Description
This mapping exercise helps to foster a discussion of topics such as colonialism, racism, and anti-colonial resistance, based on personal experiences. With this tool, daily routines, places, and encounters of the participants can be traced, following along their diverse routes throughout the city or places the participants visit. As a point of departure, take a map of the city/place on paper or project it onto a wall and mark down places and experiences on it. Another option is to propose an abstraction of subjective interpretation of the place instead of a representative map.
The simultaneity of accounts makes visible different historic, systemic, and personal aspects of the topic exposed: colonialism, racism, and other forms of discrimination. This tool aims to show the way these problems are intertwined and how they are still manifested in daily lives, in architecture, street names, demands for assimilation, social norms, the justice and law enforcement system, etc.
Guiding questions
- Name three words or concepts you associate with the city of Zurich.
- Name the places you regularly visit in the city or describe your daily routine.
- What emotions do you relate to your experience of living in Zurich?
- Name the places you associate with negative emotions and experiences such as racism, discrimination, or sexism.
- Name your favorite places in the city and those where you feel safe. Why do you feel safe in those places?
- Which initiatives do you know and/or support that offer a safe space for you?
Materials
- A map or any geographical representation of the city is to be used as a reference.
- A big piece of paper to draw a new map on.

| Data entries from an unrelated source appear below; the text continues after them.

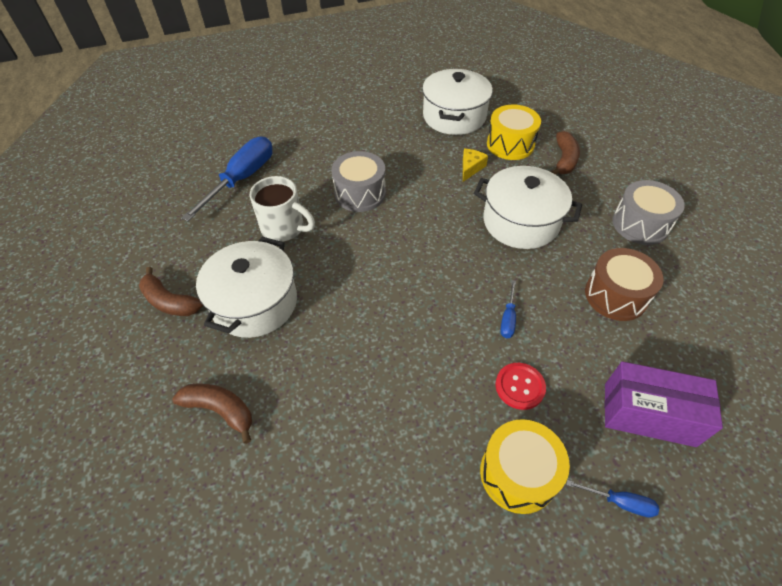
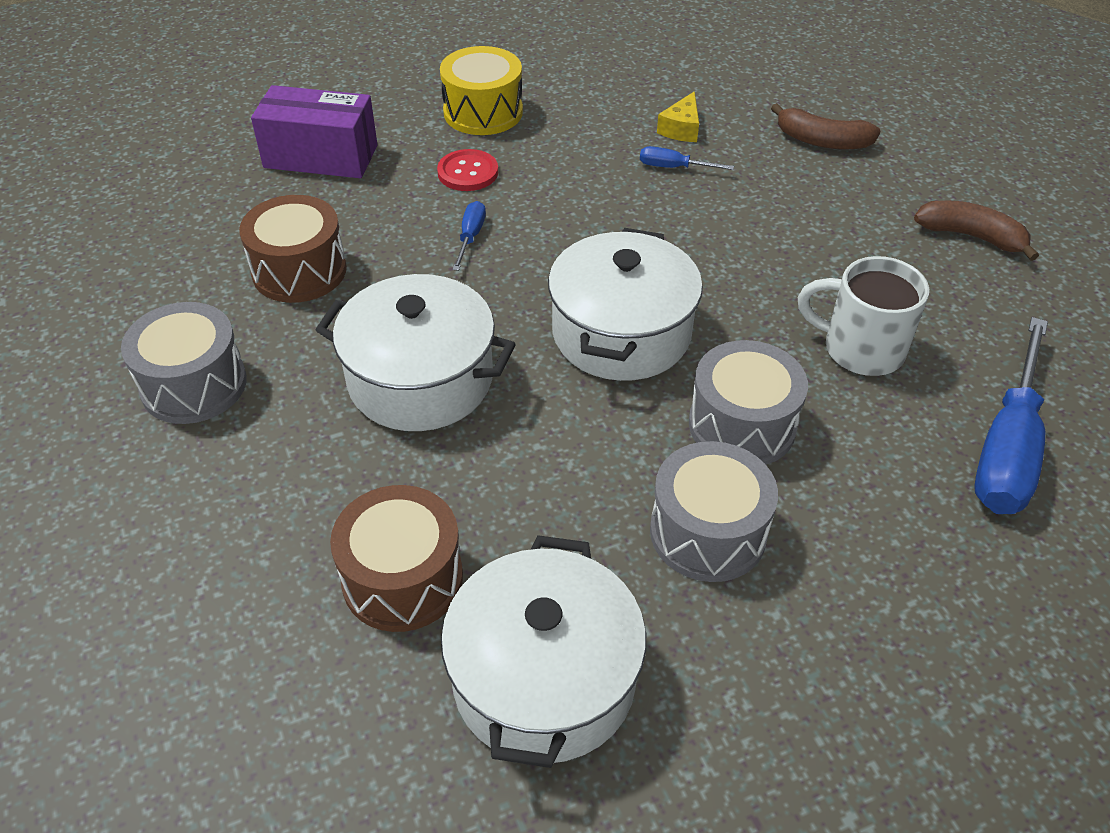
camera: 175 degrees right, 5 degrees down
(255, 303) = (844, 240): white pot -> white pot (621, 333)
(387, 154) = (708, 532): none -> grey drum
(471, 168) = (507, 500): yellow cheese -> yellow cheese (681, 129)
(510, 144) = (402, 578): yellow drum -> brown drum
(564, 160) = (282, 534): brown banana -> none
(619, 502) = (385, 100): blue screwdriver -> blue screwdriver (673, 167)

- Markers, brushes, colored pencils, inks, and any other preferred material to draw and/or paint. Magazine clippings and stickers to remark spots on the map are also an option.
- Post-its in different colors to mark categories or to identify every participant on the map.
- Tape or nails to fix the map on the wall. Another option is to work on the floor.
And if it is available, a video projector to project the map and any other images/text on the paper surface to intervene with (as we did in the workshop).
Instructions
The suggested number of participants is six.
- Inform the participants they can share whatever and as much as they feel comfortable about their personal experiences, places and daily routines in the city. Everyone should feel comfortable and safe during the exercise.
- Begin by letting everybody introduce themselves and share information about their identity, cultural, historical and geographical context they feel are important for the other participants to know.
- Define the roles of the participants:
Mediator: the person in charge of guiding the intervention on paper.
Participants: who answer the questions and share their experiences. They can also take action on the map whenever they want by drawing or adding colored post-its.
Researcher: the person in charge of looking for context, geographical and historical references.
- Together, choose a representation of the city/place and use it as the guide to move and locate spots in the map you are going to create together. We recommend hanging a piece of paper on the wall and projecting a map onto it.
- Write down on individual papers the questions to guide the discussion. Share them among the participants and read them aloud.
- Decide who starts responding to one of the questions. While participants respond, the facilitator locates, describes the experiences, and draws onto the map. One question can be answered by all the participants, or everyone can choose different questions to create a more dynamic session.
- If possible, and if all the participants agree, take photos of the different stages of the process and the final map.
References
Julia Risler y Pablo Ares: Manual de mapeo colectivo: recursos cartográficos críticos para procesos territoriales de creación colaborativa, 2013.
Kollektiv Orangotango: A New Social Cartography: Defending Traditional Territories by Mapping in the Amazon, 2022.